Pierre Vidal-Naquet fut de tous les combats de ma jeunesse : pour la justice et contre la raison d’Etat, dans la tradition dreyfusarde de son père, ami de l’indianiste Charles Malamoud, combattant pour Maurice Audin contre la honte de la torture et le meurtre bestial, contre les guerres coloniales, pour la pensée grecque, affirmant sans relâche sa vocation nouée entre Jaurès et Platon.
Inflexible artisan d’un rapprochement israélo-palestinien, intermédiaire comme Flavius Josèphe entre les arabes et les juifs, criant « assez de cette course effrénée vers l’abîme », sa parole nous parvient dans toute sa force et plénitude mesurée.

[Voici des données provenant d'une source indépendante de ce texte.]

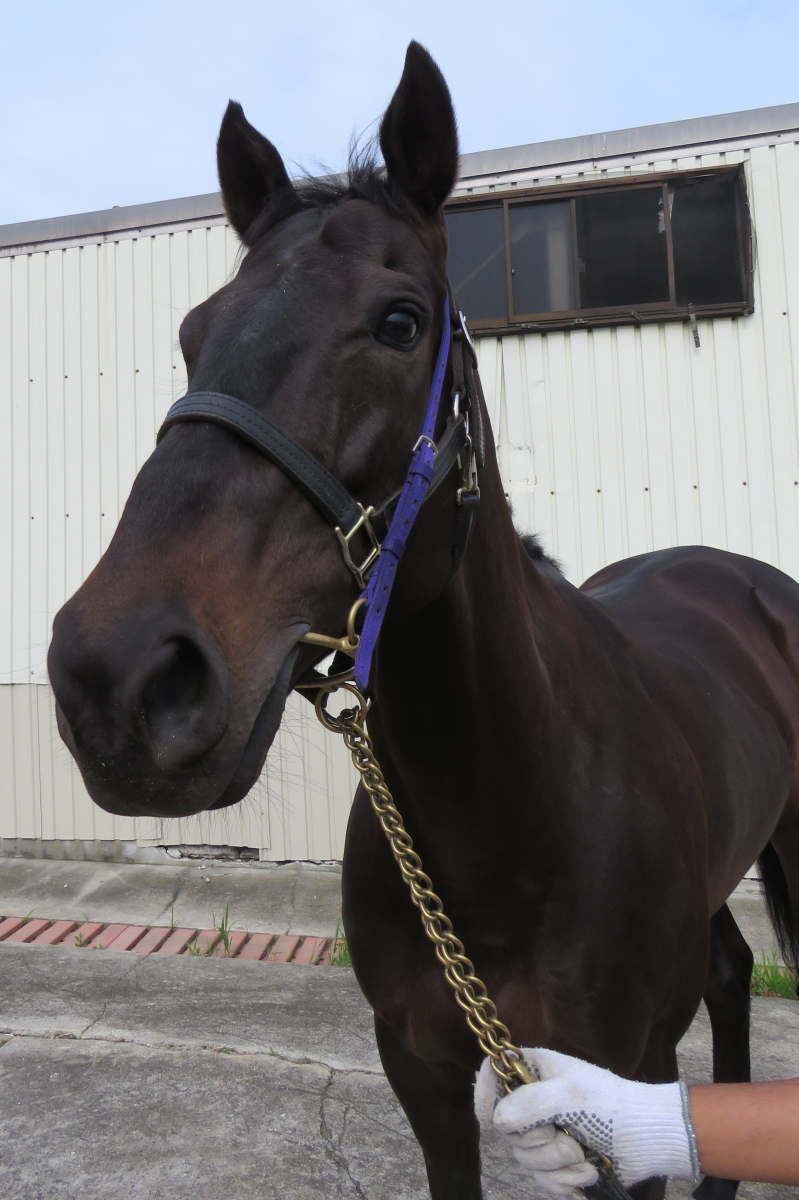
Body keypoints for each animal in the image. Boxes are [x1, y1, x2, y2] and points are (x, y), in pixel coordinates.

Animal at [47, 42, 799, 1200]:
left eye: (399, 321)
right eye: (190, 335)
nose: (115, 681)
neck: (512, 814)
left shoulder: (620, 1087)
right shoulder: (423, 1075)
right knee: (726, 970)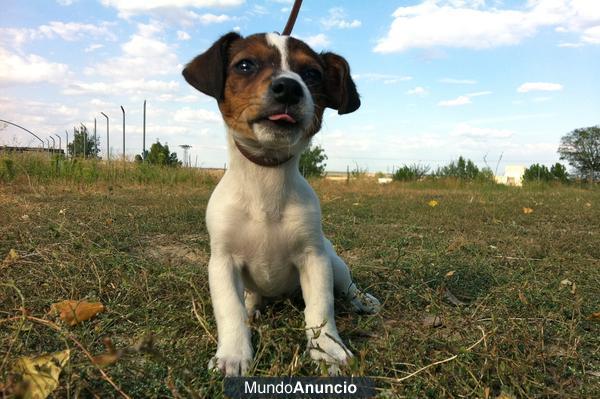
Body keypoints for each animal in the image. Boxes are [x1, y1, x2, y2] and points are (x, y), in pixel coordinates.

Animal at [182, 32, 380, 376]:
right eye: (245, 65)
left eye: (312, 74)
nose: (288, 87)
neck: (266, 182)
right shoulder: (222, 262)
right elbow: (229, 310)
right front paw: (233, 354)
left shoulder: (314, 260)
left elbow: (320, 309)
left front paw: (327, 349)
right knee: (249, 297)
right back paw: (252, 307)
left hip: (334, 262)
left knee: (347, 285)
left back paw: (362, 300)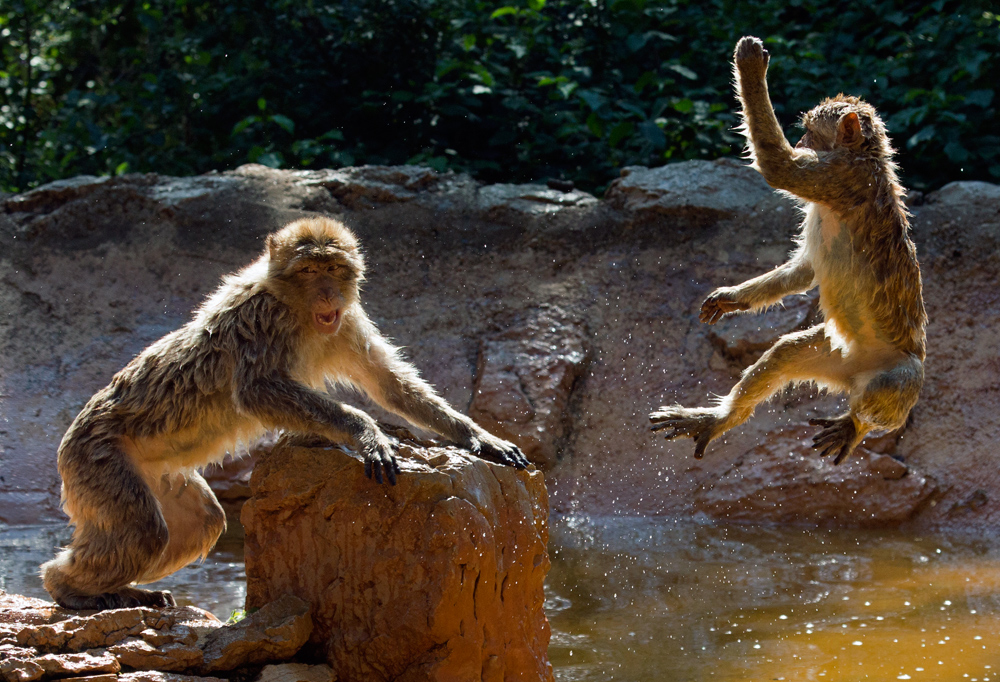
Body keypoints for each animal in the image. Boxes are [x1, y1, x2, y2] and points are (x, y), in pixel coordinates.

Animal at [43, 216, 528, 604]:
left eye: (334, 269)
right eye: (309, 269)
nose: (329, 293)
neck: (294, 307)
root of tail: (71, 438)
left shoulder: (345, 322)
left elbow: (389, 383)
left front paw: (477, 436)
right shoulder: (263, 318)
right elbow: (256, 391)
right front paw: (365, 431)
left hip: (156, 473)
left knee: (201, 522)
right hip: (97, 461)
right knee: (145, 531)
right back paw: (66, 587)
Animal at [652, 35, 924, 462]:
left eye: (810, 131)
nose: (800, 140)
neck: (863, 157)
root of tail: (854, 379)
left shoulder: (839, 177)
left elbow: (778, 165)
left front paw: (750, 65)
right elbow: (805, 270)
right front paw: (732, 297)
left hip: (894, 372)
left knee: (891, 386)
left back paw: (857, 425)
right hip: (838, 355)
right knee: (786, 352)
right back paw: (721, 419)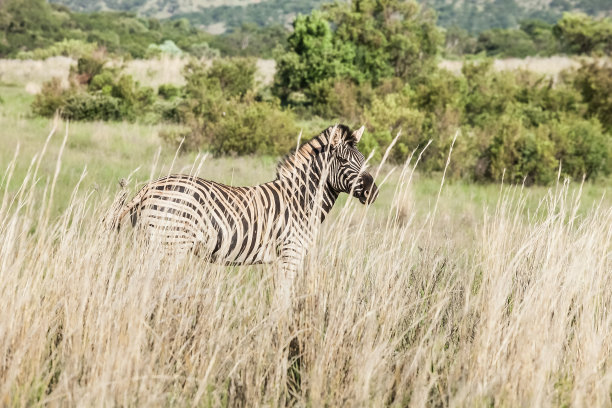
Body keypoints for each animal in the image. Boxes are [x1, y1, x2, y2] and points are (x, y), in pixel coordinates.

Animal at [115, 124, 378, 294]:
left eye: (364, 159)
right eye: (343, 161)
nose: (372, 192)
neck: (301, 200)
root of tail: (148, 187)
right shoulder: (291, 253)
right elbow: (283, 300)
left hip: (150, 243)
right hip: (170, 245)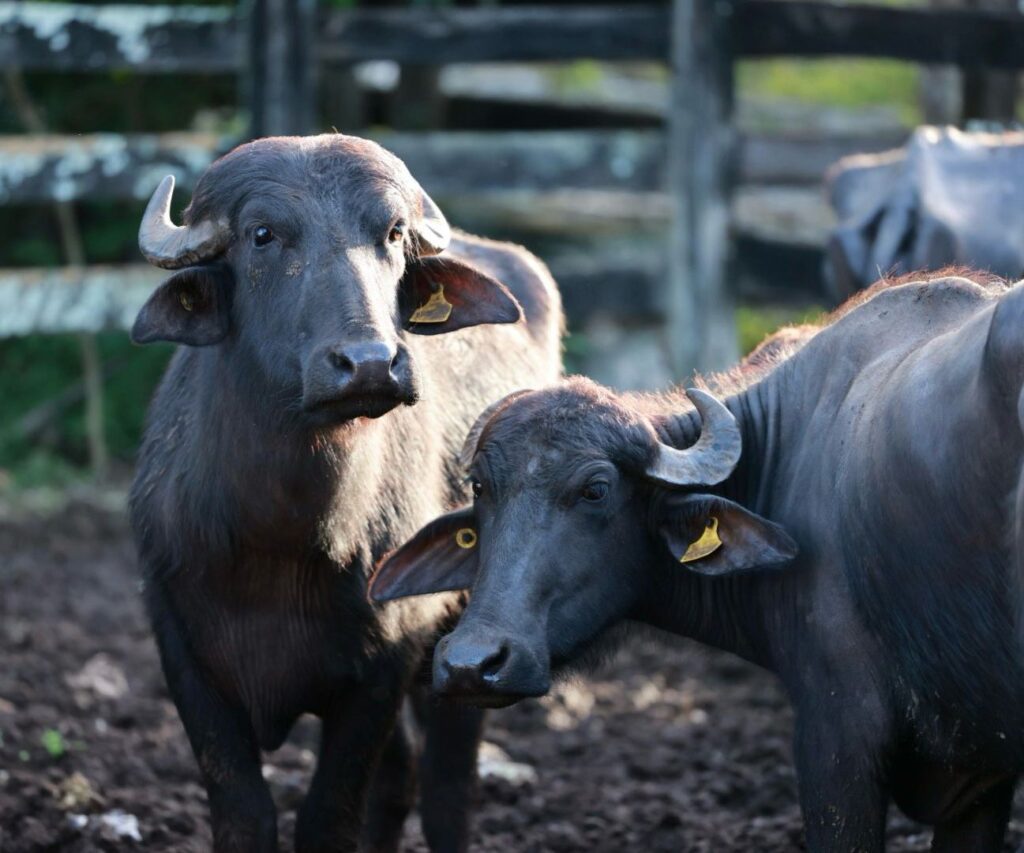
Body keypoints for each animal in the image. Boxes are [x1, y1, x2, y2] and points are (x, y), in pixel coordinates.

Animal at [129, 133, 565, 851]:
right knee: (402, 779)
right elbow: (244, 814)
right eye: (262, 234)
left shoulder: (382, 666)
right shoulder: (183, 654)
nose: (368, 363)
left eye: (391, 232)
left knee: (446, 785)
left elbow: (329, 816)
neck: (278, 542)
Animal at [372, 274, 1024, 851]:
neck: (783, 455)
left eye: (595, 490)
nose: (470, 664)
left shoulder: (838, 733)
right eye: (481, 487)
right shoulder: (979, 780)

Aujourd’hui, Pierre Vidal-Naquet est mort et les temps sont devenus sombres. Il nous reste sa passion historique tendue vers une vérité dont il traçait constamment l’horizon, son amitié vigilante et son jugement sûr de passeur. En lisant sa thèse sur l’Atlantide, où il voit la condamnation métaphorique par Platon d’une Athènes livrée à l’empire de la rame, je mesure combien sa parole sur le passé demeure présente, sève pour combattre le mal de notre temps et bâtir des lendemains enfin justes.